Token generation (manual)
Tokens are built locally — neither the issuer nor verifier ever sees the holder's full credential. Use the native primitives:
import { Credential, KeyPair } from '@owlid/sdk'
const credential = Credential.fromJson(storedJson)
const ownerKey = KeyPair.fromHex(privateKeyHex)

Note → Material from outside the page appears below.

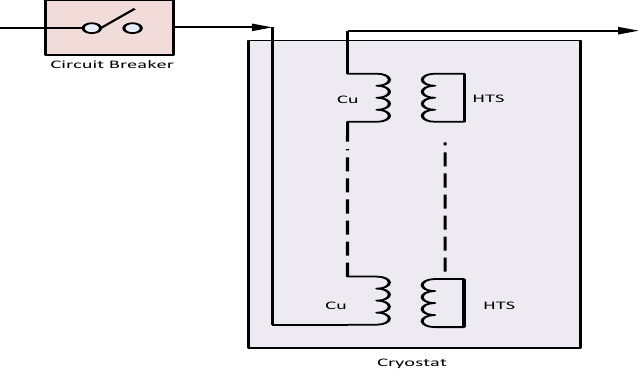
Figure 3. 3.15 kV class inductive SFCL.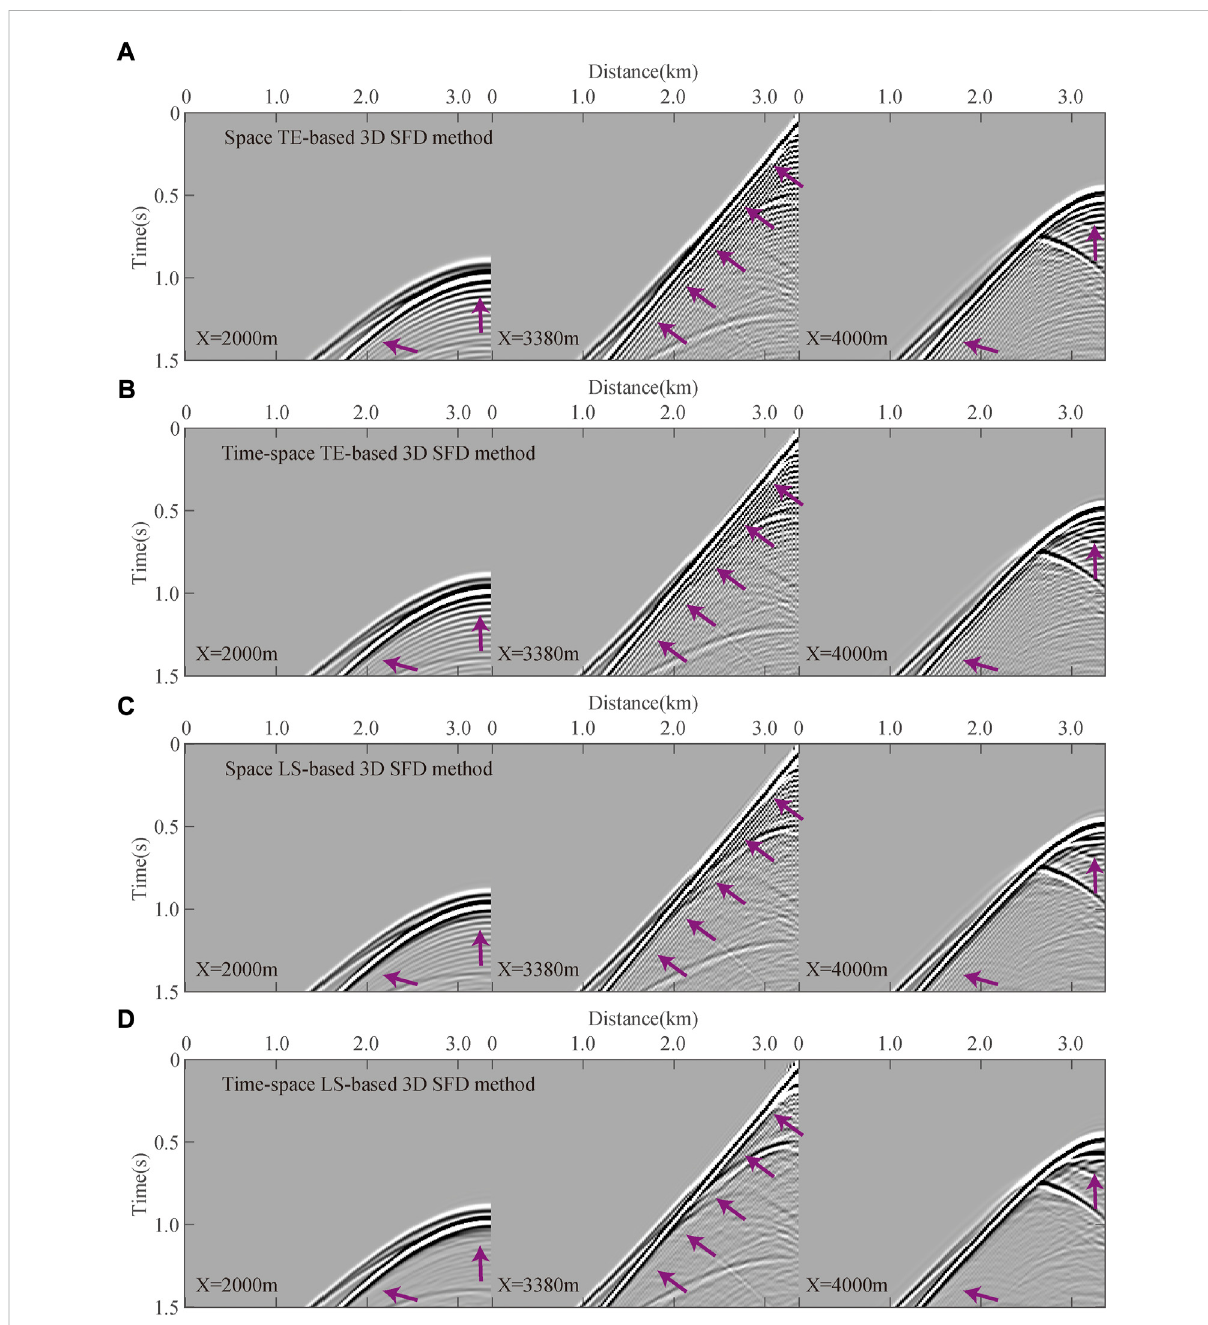
FIGURE 13 Local 2D slices of the 3D seismic records generated by different 3D SFD methods ( M (cid:2) 5) along y direction for the 3D SEG/EAGE salt model. These subgraphs (A – D) indicate different positions and different 3D SFD methods listed in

const token = credential.prove(
{
disclose: ['firstName'],
predicates: [{ attribute: 'dateOfBirth', op: 'GreaterOrEqual', value: '18' }],
trustedIssuers: [issuerPublicKeyHex],
challenge: verifierChallenge,
},
ownerKey,
/* ttlSeconds */ 300,
)
const compact = token.toCompact() // "OID1:..." — fits a QR code
For WebAuthn-backed signing use the two-phase flow:
import { Credential, Token } from '@owlid/sdk'
const prepared = credential.prepare(proofRequest, /* ttlSeconds */ 300)
const challenge = prepared.challenge()
const assertion = await navigator.credentials.get({
publicKey: { challenge: base64urlToBuffer(challenge), allowCredentials: [...] },
})
const token = Token.finalizeWebauthn(prepared, {
authenticatorData: bufferToBase64(assertion.response.authenticatorData),
clientDataJson: bufferToBase64(assertion.response.clientDataJSON),
signature: bufferToBase64(assertion.response.signature),
}, credentialPublicKeyHex)
The private key never leaves the authenticator.
Presentation protocol (QR scanning)
The holder receives a QR encoding the verifier's session. Decode and connect:
import { decodeSessionEngagement, resolveWsUrl, isPresentationEngagement } from '@owlid/sdk'
if (isPresentationEngagement(qrPayload)) {
const engagement = decodeSessionEngagement(qrPayload)
const ws = new WebSocket(resolveWsUrl(engagement.wsUrl) + '?role=holder')
ws.onmessage = async (e) => {
const req = JSON.parse(e.data)
const token = credential.prove(
{ ...req.proofRequest, challenge: engagement.nonce },
ownerKey,
300,
)
ws.send(JSON.stringify({ type: 'presentation_response', token: token.toCompact() }))
}
}
Proving keys (WASM only)
ZK predicate proofs need Groth16 proving keys. Native (Node) builds embed them; browser/WASM builds fetch them lazily from the verification service on first proof and cache in IndexedDB.
You don't need to do anything — signTokenWithPasskey, signToken, and respondToPresentation all await the right keys before proving. To override where keys come from (custom CDN, bundled bytes, alternate transport):
import { configureProvingKeys } from '@owlid/sdk/native'
// Self-host
configureProvingKeys({ baseUrl: 'https://cdn.mine.com/zk' })
// Bundled bytes
import ageBytes from './age_range.pk.bin?url'
configureProvingKeys({
bytes: { age_range: new Uint8Array(await (await fetch(ageBytes)).arrayBuffer()) },
})
// Optional: warm cache during splash
import { ensureProvingKeys } from '@owlid/sdk/native'
ensureProvingKeys() // fire-and-forget
See Token primitives → Groth16 proving keys for the full API and the trusted-setup notes.